_What to do_:
Would you please return the lines of the entries below starting at the line that has "that provide flexibility and agility." and ending at the line that has "Податкової декларації;", both included, exactly as they are?

Top of Supplied entries

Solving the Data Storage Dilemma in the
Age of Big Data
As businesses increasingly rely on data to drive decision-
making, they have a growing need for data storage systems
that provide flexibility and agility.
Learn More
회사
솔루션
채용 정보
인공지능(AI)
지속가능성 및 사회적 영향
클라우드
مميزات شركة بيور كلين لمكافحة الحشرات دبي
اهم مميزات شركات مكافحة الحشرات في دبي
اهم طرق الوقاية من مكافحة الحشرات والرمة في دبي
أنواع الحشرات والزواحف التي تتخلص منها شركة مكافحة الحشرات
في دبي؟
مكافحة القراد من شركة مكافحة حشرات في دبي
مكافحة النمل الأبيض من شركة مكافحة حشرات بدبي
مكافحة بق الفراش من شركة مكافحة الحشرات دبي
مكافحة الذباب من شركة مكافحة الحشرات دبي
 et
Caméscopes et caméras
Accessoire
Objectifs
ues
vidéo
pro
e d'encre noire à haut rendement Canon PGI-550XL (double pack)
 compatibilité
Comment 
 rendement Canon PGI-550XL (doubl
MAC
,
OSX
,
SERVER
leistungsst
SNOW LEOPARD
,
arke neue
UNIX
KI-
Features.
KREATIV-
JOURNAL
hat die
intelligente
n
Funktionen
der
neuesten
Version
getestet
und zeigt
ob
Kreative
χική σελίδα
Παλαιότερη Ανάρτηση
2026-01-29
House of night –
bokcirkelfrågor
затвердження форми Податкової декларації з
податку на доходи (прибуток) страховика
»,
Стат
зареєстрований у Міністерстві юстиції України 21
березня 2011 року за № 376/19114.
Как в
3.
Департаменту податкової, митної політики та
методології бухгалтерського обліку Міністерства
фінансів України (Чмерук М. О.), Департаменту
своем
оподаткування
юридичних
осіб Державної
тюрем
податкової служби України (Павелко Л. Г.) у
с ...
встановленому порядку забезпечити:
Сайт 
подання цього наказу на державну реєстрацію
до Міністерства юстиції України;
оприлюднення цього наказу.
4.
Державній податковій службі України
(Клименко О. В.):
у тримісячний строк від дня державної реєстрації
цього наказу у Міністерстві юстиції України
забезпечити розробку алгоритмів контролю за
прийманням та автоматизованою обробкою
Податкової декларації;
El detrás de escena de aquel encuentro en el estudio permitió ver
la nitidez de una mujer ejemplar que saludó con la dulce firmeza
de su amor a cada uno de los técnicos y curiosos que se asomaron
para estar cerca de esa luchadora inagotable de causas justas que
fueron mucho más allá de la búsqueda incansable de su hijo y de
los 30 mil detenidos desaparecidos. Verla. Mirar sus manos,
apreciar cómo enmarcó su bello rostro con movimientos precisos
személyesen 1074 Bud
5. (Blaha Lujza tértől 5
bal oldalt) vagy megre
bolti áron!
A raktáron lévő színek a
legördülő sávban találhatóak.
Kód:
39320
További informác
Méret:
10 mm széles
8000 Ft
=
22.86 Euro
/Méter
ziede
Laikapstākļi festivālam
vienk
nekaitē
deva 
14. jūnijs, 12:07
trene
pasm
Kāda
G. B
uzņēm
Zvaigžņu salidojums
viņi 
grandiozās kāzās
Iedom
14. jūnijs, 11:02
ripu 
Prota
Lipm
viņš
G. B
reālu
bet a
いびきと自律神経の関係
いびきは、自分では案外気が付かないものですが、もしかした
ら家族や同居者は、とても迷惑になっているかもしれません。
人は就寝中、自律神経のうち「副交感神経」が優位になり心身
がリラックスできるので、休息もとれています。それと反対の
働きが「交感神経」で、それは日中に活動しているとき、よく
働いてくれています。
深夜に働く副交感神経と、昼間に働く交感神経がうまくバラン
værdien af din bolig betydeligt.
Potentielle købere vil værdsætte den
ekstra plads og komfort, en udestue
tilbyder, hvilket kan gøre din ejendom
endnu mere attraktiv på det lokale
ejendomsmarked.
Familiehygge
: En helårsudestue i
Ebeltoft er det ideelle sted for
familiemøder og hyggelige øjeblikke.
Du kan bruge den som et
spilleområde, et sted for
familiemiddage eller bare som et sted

Bottom of Supplied entries
Top of Supplied entries

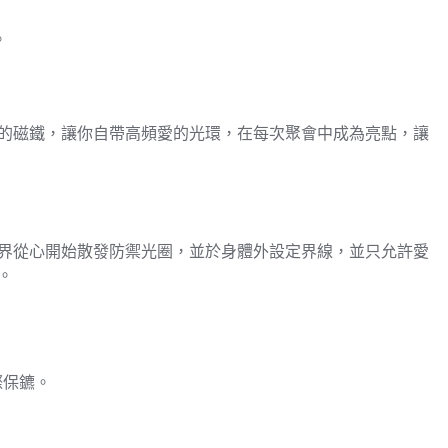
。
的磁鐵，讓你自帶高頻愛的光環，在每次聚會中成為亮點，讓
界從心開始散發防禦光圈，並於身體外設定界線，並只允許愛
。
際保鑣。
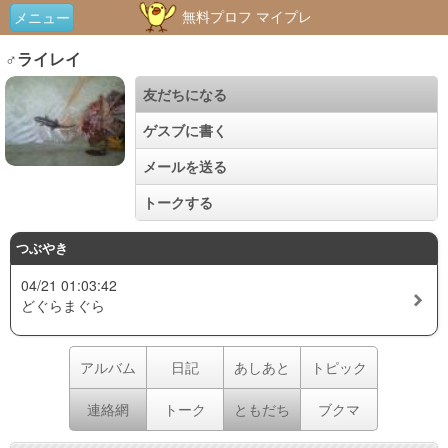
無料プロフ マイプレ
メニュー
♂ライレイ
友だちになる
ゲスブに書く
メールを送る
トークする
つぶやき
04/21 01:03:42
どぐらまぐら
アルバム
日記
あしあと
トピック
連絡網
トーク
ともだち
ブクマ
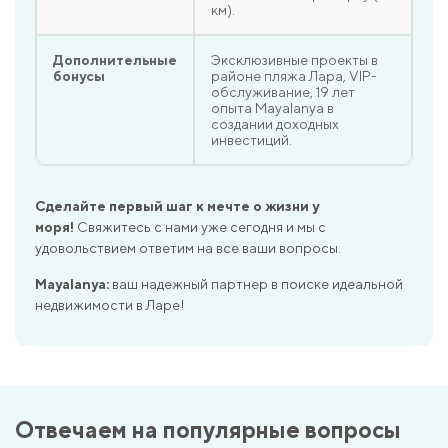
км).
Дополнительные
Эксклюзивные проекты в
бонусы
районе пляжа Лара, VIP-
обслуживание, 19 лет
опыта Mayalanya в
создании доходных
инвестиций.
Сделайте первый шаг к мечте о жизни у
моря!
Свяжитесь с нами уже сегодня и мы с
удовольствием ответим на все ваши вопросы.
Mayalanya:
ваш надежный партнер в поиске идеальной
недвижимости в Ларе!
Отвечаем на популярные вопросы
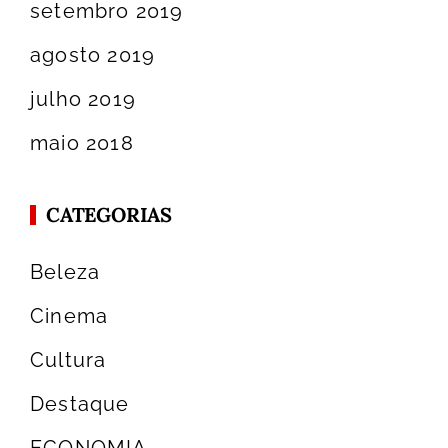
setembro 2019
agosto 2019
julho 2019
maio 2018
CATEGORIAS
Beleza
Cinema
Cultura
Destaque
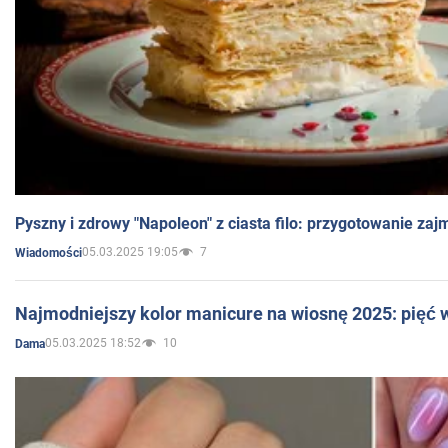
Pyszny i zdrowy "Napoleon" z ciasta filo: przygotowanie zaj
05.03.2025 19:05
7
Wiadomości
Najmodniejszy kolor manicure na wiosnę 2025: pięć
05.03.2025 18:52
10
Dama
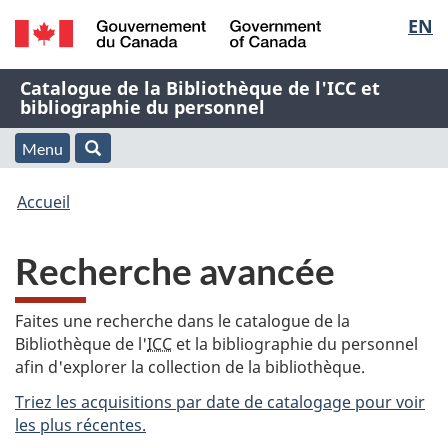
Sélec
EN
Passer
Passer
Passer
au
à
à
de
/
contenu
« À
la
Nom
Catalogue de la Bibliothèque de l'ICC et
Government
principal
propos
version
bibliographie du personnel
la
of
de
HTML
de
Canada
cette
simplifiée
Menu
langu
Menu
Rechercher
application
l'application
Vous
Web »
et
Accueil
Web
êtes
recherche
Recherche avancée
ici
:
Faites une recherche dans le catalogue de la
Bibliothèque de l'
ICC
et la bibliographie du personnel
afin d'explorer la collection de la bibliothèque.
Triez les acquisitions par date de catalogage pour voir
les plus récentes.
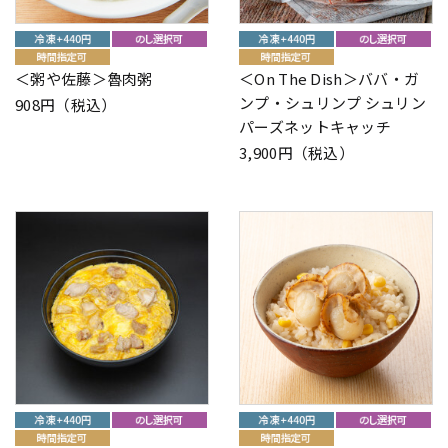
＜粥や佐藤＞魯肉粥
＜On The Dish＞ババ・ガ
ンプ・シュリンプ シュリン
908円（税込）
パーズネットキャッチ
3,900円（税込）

Bottom of Supplied entries

_The answer_:
that provide flexibility and agility.
Learn More
회사
솔루션
채용 정보
인공지능(AI)
지속가능성 및 사회적 영향
클라우드
مميزات شركة بيور كلين لمكافحة الحشرات دبي
اهم مميزات شركات مكافحة الحشرات في دبي
اهم طرق الوقاية من مكافحة الحشرات والرمة في دبي
أنواع الحشرات والزواحف التي تتخلص منها شركة مكافحة الحشرات
في دبي؟
مكافحة القراد من شركة مكافحة حشرات في دبي
مكافحة النمل الأبيض من شركة مكافحة حشرات بدبي
مكافحة بق الفراش من شركة مكافحة الحشرات دبي
مكافحة الذباب من شركة مكافحة الحشرات دبي
 et
Caméscopes et caméras
Accessoire
Objectifs
ues
vidéo
pro
e d'encre noire à haut rendement Canon PGI-550XL (double pack)
 compatibilité
Comment 
 rendement Canon PGI-550XL (doubl
MAC
,
OSX
,
SERVER
leistungsst
SNOW LEOPARD
,
arke neue
UNIX
KI-
Features.
KREATIV-
JOURNAL
hat die
intelligente
n
Funktionen
der
neuesten
Version
getestet
und zeigt
ob
Kreative
χική σελίδα
Παλαιότερη Ανάρτηση
2026-01-29
House of night –
bokcirkelfrågor
затвердження форми Податкової декларації з
податку на доходи (прибуток) страховика
»,
Стат
зареєстрований у Міністерстві юстиції України 21
березня 2011 року за № 376/19114.
Как в
3.
Департаменту податкової, митної політики та
методології бухгалтерського обліку Міністерства
фінансів України (Чмерук М. О.), Департаменту
своем
оподаткування
юридичних
осіб Державної
тюрем
податкової служби України (Павелко Л. Г.) у
с ...
встановленому порядку забезпечити:
Сайт 
подання цього наказу на державну реєстрацію
до Міністерства юстиції України;
оприлюднення цього наказу.
4.
Державній податковій службі України
(Клименко О. В.):
у тримісячний строк від дня державної реєстрації
цього наказу у Міністерстві юстиції України
забезпечити розробку алгоритмів контролю за
прийманням та автоматизованою обробкою
Податкової декларації;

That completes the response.